Joe_Groff · June 1, 2021, 3:16pm

I don't think this is possible, because the size of a subsequence operation can be dynamic, and without fancier type system features, there's no way to capture that dynamic size into a type. We probably need a Slice wrapper type for homogeneous tuples that can capture the extents of the slice with the fixed-size array. If we want to take a stronger bet on future language directions, maybe we could make it so the slice type is ArraySlice—today, that would require boxing the fixed-size array in a buffer that can be referenced as an ArraySlice, but in the future, we could hopefully make it so that move-only borrowed ArraySlices can reference unowned memory that is guaranteed to live the lifetime of a call.

I don't think it should be. Single-element tuples don't, and shouldn't exist. (1 x Int) is the same type as Int, and it would be gnarly for every type to be effectively a one-element collection of itself. Without variadics, or type-level integers, I think it is an acceptable limitation to disallow (0 x Int) and (1 x Int) for now. When we add those type system features, I think there are things we can do to mitigate the potential problems with collection conformance on those cases, by making the conformances only visible over variadic abstractions that may have 0, 1, or N elements, but not on the concrete types themselves when we know concretely we have a () or (T) scalar.

If we separate the types, then I fear that will break the compatibility benefits of this approach. The problems Michael laid out with our current ABI are a scalability problem for potentially all code, so I think it's worth trying to fix the ABI unilaterally here. We could alternatively add attributes to let you specify whether you want the tuple-splitting ABI or not for arguments, in order to maintain compatibility with existing libraries.

Jumhyn · June 1, 2021, 4:00pm

Some sort of shorthand like this seems useful and well-motivated by the proposal! Would be nice to see those long homogenous lists get compressed, especially if it can be done in a way that is forward-compatible with things like variadic generics, etc.

Bikeshedding the syntax

I agree with others who have mentioned that x seems like the wrong choice of spelling for this 'operator'—among the other reasons already mentioned, not every monospace font has a glyph for x which appears visually similar to the unicode times symbol (U+00D7). E.g., the Courier family (which is used on the LLVM doc pages, even) applies a serif to the x glyph which IMO makes the syntax look kind of silly compared to another option like *.

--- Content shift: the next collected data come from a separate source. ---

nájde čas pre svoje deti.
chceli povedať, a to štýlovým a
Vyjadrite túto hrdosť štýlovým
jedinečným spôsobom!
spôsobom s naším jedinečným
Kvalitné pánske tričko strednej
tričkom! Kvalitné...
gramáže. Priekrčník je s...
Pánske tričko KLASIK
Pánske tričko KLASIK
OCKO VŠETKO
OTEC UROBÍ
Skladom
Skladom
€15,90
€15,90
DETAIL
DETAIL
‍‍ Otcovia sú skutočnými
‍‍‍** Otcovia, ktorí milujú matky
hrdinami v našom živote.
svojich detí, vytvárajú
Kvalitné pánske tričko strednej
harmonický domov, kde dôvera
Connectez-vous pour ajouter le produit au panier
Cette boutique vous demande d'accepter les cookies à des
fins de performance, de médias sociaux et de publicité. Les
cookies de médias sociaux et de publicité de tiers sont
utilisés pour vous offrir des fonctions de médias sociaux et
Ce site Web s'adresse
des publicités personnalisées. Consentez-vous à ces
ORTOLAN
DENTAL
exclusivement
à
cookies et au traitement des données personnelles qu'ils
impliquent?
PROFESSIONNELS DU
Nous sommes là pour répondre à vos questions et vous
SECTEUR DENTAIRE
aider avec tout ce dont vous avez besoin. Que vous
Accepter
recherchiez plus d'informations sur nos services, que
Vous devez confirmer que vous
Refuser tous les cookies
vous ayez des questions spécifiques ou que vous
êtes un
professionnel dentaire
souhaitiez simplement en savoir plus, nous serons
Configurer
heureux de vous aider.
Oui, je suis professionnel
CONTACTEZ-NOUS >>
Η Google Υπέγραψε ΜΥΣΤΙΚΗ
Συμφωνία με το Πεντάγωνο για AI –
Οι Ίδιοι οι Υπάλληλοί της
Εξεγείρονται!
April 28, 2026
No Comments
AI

Screen Shot 2021-06-01 at 11.43.41 AM

David_Catmull · June 1, 2021, 4:16pm

Too bad × isn't easier to type. Maybe it should auto-complete when you type a number after (

Nobody1707 · June 1, 2021, 7:07pm

I'm starting to understand why Rust uses [T; N] for this. Especially since having the dimensions after the size makes it easy to extend the syntax to multi-dimensional arrays: [T; N, M]

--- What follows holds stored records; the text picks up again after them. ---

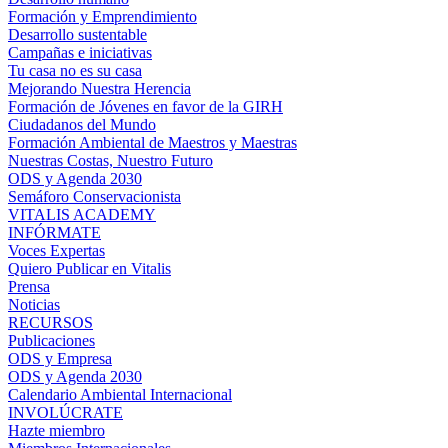
Formación y Emprendimiento
Desarrollo sustentable
Campañas e iniciativas
Tu casa no es su casa
Mejorando Nuestra Herencia
Formación de Jóvenes en favor de la GIRH
Ciudadanos del Mundo
Formación Ambiental de Maestros y Maestras
Nuestras Costas, Nuestro Futuro
ODS y Agenda 2030
Semáforo Conservacionista
VITALIS ACADEMY
INFÓRMATE
Voces Expertas
Quiero Publicar en Vitalis
Prensa
Noticias
RECURSOS
Publicaciones
ODS y Empresa
ODS y Agenda 2030
Calendario Ambiental Internacional
INVOLÚCRATE
Hazte miembro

Ben_Cohen · June 1, 2021, 7:28pm

my (possibly unachievable) dream is that this not be something specific to ArraySlice... that any MutableCollection that uses the default Slice ( as Deque does) gets the ability to do COW-avoiding mutating divide and conquer. So in that sense I'd rather not do something funky like make SubSequence = ArraySlice for this particular type. I can see how it might be more pragmatic though, even if its implicitly admitting defeat on the wider goal.

Michael_Gottesman · June 1, 2021, 7:41pm

I agree with you BenC here. I think we should go with the simple default.

Michael_Gottesman · June 3, 2021, 9:40pm

FYI, I am going to take in all of the feedback here and incorporate it into a 2nd pitch of a similar form. I am also going to talk more about the ABI break options.

Michael_Gottesman · June 3, 2021, 10:11pm

When I do that I am going to ask the moderators to close this thread and to post a link to the second pitch thread.